Читать книгу Strafrecht Allgemeiner Teil - Klaus Hoffmann-Holland - Страница 14
4. Analogieverbot und zulässige Auslegung
Оглавление26Das Gebot, dass die Strafbarkeit bestimmt sein muss (§ 1 StGB), richtet sich auch an den Rechtsanwender. Die Bestimmtheit des Strafgesetzes muss auch auf der Ebene der Gesetzesanwendung verwirklicht werden. Die Grenzen des Strafbaren werden vom Gesetzgeber durch die Verwendung von Gesetzesbegriffen – d.h. Worten – festgelegt. Daraus ergibt sich zwangsläufig, dass eine Rechtsanwendung dann gegen das Gesetzlichkeitsprinzip verstößt, wenn sie den möglichen Wortsinn überschreitet. Eine über den Wortsinn hinausgehende Analogie zu Lasten des Täters, d.h. die Anwendung einer Strafnorm in Fällen, die von ihrem Wortlaut nicht erfasst werden, ist unzulässig.[38] Eine Analogie zugunsten des Täters, d.h. die Nichtanwendung einer dem Wortlaut nach einschlägigen Strafnorm, ist demgegenüber zulässig.
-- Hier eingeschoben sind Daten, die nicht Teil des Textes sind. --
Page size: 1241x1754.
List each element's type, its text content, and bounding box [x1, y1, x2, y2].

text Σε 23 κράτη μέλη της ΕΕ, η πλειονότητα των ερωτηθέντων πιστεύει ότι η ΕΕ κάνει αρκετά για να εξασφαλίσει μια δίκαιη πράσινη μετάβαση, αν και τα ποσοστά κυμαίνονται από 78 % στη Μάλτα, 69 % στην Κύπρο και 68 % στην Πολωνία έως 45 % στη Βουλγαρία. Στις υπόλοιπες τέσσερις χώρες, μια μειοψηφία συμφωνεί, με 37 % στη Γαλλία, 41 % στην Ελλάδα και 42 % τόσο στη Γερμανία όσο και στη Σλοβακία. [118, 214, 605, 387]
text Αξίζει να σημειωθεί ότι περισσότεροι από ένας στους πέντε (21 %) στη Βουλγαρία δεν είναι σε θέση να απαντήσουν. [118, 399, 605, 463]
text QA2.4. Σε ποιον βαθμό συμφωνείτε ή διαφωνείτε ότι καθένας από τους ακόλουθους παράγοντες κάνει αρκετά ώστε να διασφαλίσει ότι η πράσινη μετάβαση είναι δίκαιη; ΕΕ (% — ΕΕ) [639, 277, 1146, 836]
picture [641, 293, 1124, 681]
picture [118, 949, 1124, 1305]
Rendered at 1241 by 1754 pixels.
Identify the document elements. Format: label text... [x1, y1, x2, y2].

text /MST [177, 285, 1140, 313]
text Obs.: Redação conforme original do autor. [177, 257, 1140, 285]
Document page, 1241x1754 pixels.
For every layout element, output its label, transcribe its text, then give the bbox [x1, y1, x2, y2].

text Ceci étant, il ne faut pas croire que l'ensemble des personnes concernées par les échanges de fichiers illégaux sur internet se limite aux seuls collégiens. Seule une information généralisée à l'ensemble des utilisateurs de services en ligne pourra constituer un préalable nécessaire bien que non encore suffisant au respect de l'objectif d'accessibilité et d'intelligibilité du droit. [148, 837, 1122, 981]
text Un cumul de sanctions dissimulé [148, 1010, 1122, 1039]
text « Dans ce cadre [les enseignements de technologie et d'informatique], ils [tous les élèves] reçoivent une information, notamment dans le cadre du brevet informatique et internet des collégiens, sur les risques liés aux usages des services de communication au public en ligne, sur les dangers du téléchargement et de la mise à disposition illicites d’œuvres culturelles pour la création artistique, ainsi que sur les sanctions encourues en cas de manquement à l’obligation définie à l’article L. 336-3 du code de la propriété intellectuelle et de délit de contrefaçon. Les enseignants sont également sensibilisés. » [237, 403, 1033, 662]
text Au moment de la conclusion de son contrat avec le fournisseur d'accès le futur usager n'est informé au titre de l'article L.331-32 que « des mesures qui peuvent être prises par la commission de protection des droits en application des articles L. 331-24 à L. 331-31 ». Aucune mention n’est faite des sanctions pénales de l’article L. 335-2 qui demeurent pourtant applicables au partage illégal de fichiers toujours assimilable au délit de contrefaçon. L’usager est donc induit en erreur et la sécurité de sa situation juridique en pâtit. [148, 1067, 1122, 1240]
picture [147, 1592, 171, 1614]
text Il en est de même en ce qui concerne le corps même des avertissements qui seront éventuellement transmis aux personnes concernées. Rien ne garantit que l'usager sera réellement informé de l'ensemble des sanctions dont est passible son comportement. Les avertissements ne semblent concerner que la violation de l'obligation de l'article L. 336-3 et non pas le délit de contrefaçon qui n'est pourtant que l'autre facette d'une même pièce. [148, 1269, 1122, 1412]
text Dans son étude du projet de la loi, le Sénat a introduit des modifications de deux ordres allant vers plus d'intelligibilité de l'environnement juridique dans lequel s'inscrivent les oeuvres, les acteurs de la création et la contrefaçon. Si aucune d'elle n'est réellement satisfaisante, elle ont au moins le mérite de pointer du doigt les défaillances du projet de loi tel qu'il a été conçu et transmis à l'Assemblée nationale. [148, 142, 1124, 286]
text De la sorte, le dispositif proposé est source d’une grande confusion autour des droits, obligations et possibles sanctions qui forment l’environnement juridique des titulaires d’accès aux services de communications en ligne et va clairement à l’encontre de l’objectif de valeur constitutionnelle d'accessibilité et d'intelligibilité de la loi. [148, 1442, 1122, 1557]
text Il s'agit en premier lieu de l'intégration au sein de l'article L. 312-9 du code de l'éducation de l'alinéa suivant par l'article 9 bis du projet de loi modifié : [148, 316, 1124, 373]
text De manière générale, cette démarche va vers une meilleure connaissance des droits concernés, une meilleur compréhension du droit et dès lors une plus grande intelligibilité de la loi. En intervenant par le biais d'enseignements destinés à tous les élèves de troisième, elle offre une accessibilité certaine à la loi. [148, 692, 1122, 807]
27Abzugrenzen von der unzulässigen strafbarkeitserweiternden Analogie zu Lasten des Täters ist die erlaubte und notwendige Auslegung des gesetzlichen Tatbestands. Auch eine für den Täter ungünstige Auslegung ist nicht verboten. Auslegung ist die Ermittlung des Gesetzesinhaltes. Dabei kann in Anlehnung an den „Kanon der Gesetzesauslegung“ von Friedrich Carl v. Savigny auf vier Auslegungsmethoden, die nebeneinander zur Anwendung kommen können, zurückgegriffen werden: Die grammatische, die systematische, die historische sowie die teleologische Auslegung.[39] Zwar existiert keine bestimmte Rangfolge unter den Auslegungsarten, jedoch stellt der Wortlaut eine absolute Grenze dar. Häufig sind mehrere Sichtweisen vertretbar.
28Die grammatische Auslegung geht vom Wortlaut des Gesetzes aus. Sie markiert die Grenze zwischen Auslegung und Analogie. Gefragt wird, ob eine bestimmte Interpretation mit dem allgemeinen Sprachgebrauch oder der üblichen Rechtssprache in Einklang steht.
29Systematische Auslegung betrachtet die Stellung der Vorschrift im Gesetz (Gesetzessystematik) und die Stellung des Gesetzes innerhalb der Rechtsordnung (Rechtssystematik).
30|11|Nach den Motiven des Gesetzgebers fragt die historische Auslegung. Entscheidend ist die Entstehungsgeschichte. Quelle zur Ermittlung der Motive sind insbesondere die Gesetzgebungsmaterialien. Dazu gehören v.a. Bundestags- sowie Bundesratsdrucksachen und Protokolle.
31Die teleologische Auslegung stellt auf Sinn und Zweck der gesetzlichen Regelung ab. Entscheidend ist insbesondere der Schutzzweck der Strafnorm.
32In bestimmten Konstellationen kann es neben den soeben benannten „klassischen“ Auslegungsmethoden auch erforderlich sein, die Grundsätze der verfassungskonformen[40] oder unionsrechtskonformen[41] Auslegung heranzuziehen. Der grundsätzliche Vorrang des primären und sekundären Rechts der EU[42] gilt auch gegenüber dem nationalen Strafrecht. Dies hat zur Folge, dass von mehreren möglichen Bedeutungen einer Strafnorm diejenige zu wählen ist, die mit dem Recht der EU übereinstimmt. Zugleich sind jedoch die allgemeinen Grundsätze des nationalen Rechts zu beachten, insbesondere darf eine unionsrechtskonforme Auslegung nicht dazu führen, dass das Bestimmtheitsgebot, das Rückwirkungs- oder das Analogieverbot faktisch außer Kraft gesetzt wird.[43] Grenze der Auslegung bleibt also auch hier der Gesetzeswortlaut. Die verfassungskonforme Auslegung verfährt auf ähnliche Weise wie die unionsrechtskonforme. Dabei wird die Möglichkeit der Auslegung einer Norm in der Weise eingeschränkt, dass die Auslegung verfassungskonform sein muss, d.h. nicht gegen Wertentscheidungen des GG verstoßen darf.[44]